» **Task instructions**
Format the data from the line with "34: (330, 155)" up to and including the line with "17: (349, 74)" as a Markdown table with the columns Row and Line, numbering each line and skipping blank ones. Leave the picture lines out of the table.

» **Data for review**
:::

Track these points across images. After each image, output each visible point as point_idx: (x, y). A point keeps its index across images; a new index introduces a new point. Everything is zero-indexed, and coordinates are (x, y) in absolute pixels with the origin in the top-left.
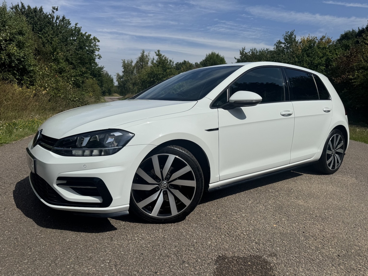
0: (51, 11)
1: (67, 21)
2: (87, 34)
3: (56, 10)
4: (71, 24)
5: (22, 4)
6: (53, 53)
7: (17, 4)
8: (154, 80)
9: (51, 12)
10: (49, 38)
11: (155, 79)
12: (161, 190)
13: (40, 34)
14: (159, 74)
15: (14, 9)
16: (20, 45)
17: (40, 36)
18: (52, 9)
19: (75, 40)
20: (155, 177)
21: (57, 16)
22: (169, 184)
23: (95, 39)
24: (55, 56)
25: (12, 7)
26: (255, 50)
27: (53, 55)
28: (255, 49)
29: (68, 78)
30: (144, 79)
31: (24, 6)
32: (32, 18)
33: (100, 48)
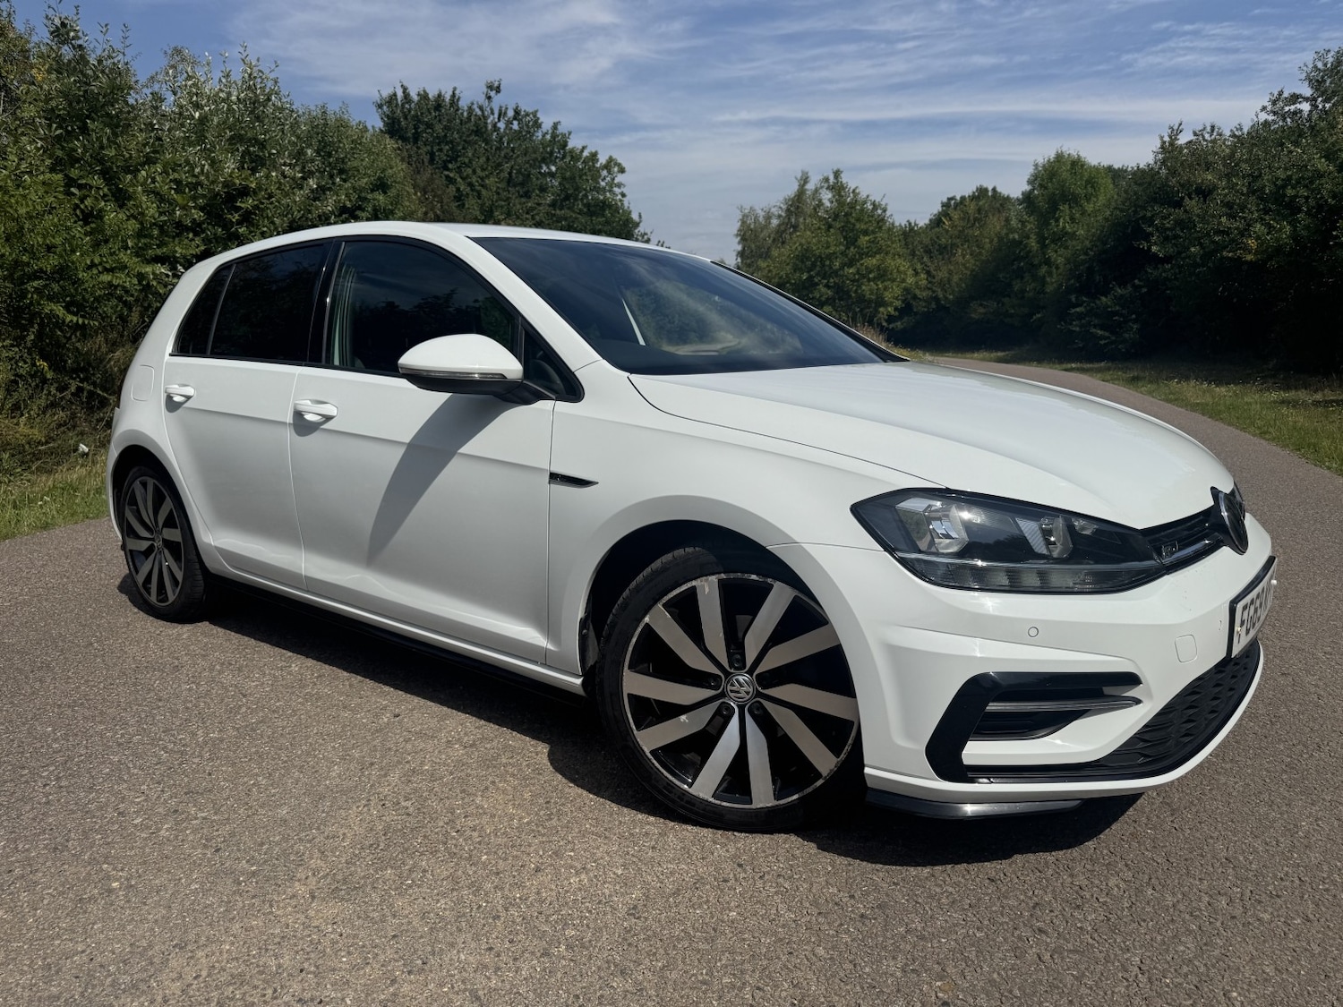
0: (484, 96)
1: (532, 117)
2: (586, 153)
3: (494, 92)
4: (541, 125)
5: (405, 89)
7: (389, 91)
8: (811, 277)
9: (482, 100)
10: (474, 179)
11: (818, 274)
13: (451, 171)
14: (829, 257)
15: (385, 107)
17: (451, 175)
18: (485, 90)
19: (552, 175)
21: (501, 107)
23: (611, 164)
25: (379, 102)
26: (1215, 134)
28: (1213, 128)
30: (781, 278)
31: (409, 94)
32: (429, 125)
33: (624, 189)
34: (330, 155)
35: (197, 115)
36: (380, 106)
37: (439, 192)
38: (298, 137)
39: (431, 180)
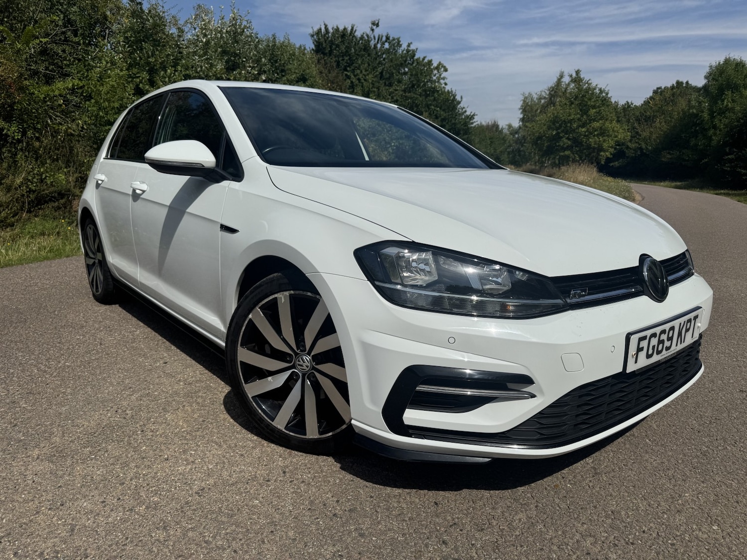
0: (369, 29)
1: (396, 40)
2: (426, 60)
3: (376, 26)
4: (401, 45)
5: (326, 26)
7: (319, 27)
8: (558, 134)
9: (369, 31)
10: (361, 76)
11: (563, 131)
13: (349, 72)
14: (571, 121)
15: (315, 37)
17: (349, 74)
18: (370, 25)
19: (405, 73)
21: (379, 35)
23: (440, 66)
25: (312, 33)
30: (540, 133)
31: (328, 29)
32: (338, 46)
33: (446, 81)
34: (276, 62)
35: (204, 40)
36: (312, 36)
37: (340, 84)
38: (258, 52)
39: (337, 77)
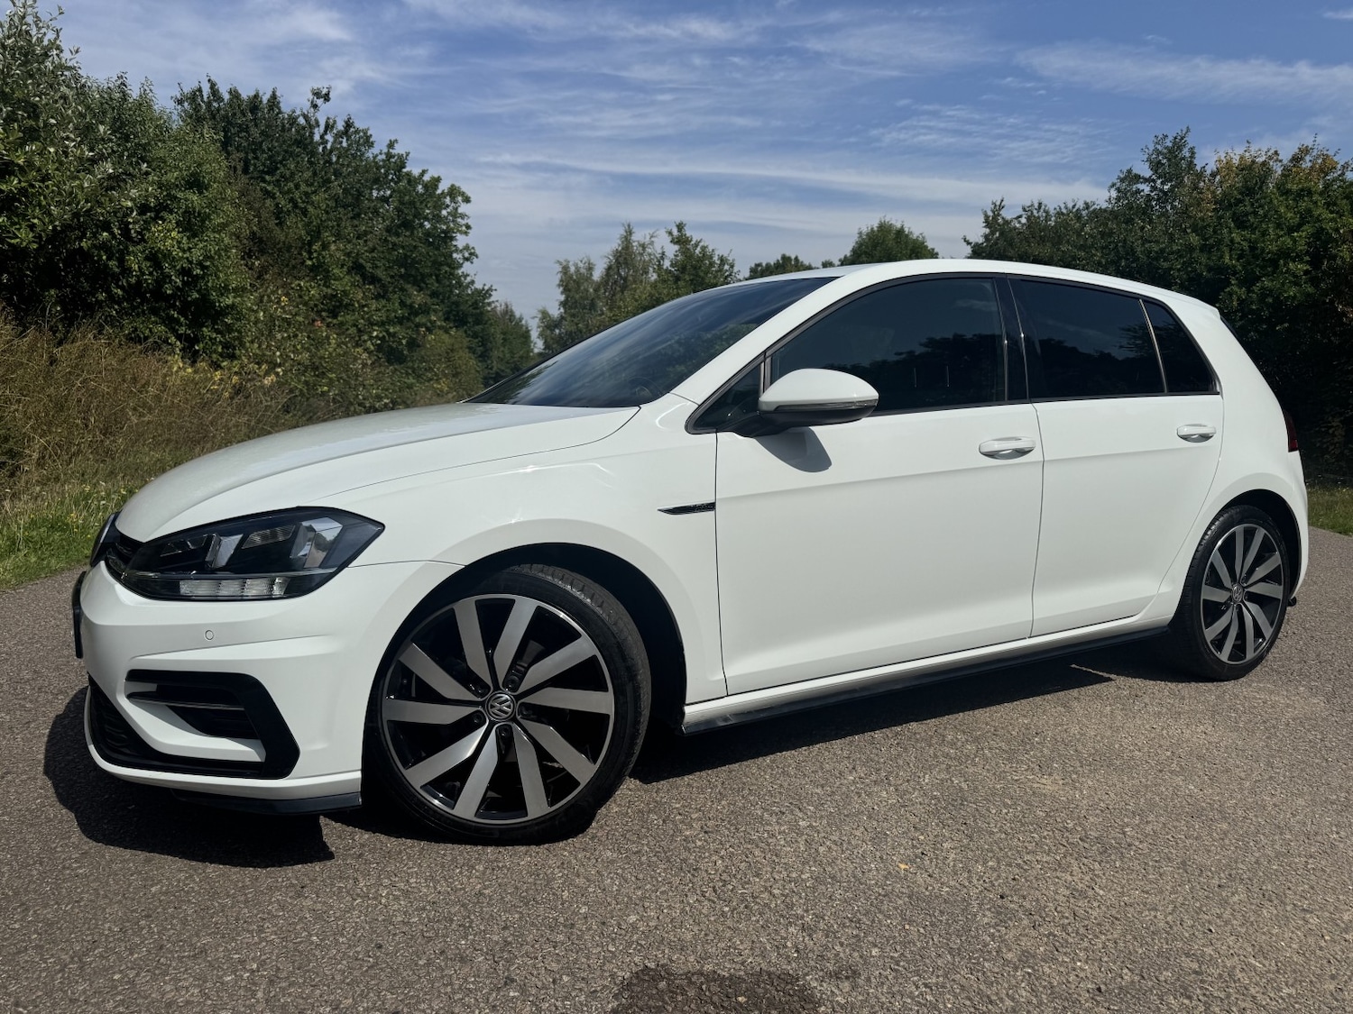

:::

» **The completed task**
| Row | Line |
|---|---|
| 1 | 34: (330, 155) |
| 2 | 35: (197, 115) |
| 3 | 36: (380, 106) |
| 4 | 37: (439, 192) |
| 5 | 38: (298, 137) |
| 6 | 39: (431, 180) |
| 7 | 0: (369, 29) |
| 8 | 1: (396, 40) |
| 9 | 2: (426, 60) |
| 10 | 3: (376, 26) |
| 11 | 4: (401, 45) |
| 12 | 5: (326, 26) |
| 13 | 7: (319, 27) |
| 14 | 8: (558, 134) |
| 15 | 9: (369, 31) |
| 16 | 10: (361, 76) |
| 17 | 11: (563, 131) |
| 18 | 13: (349, 72) |
| 19 | 14: (571, 121) |
| 20 | 15: (315, 37) |
| 21 | 17: (349, 74) |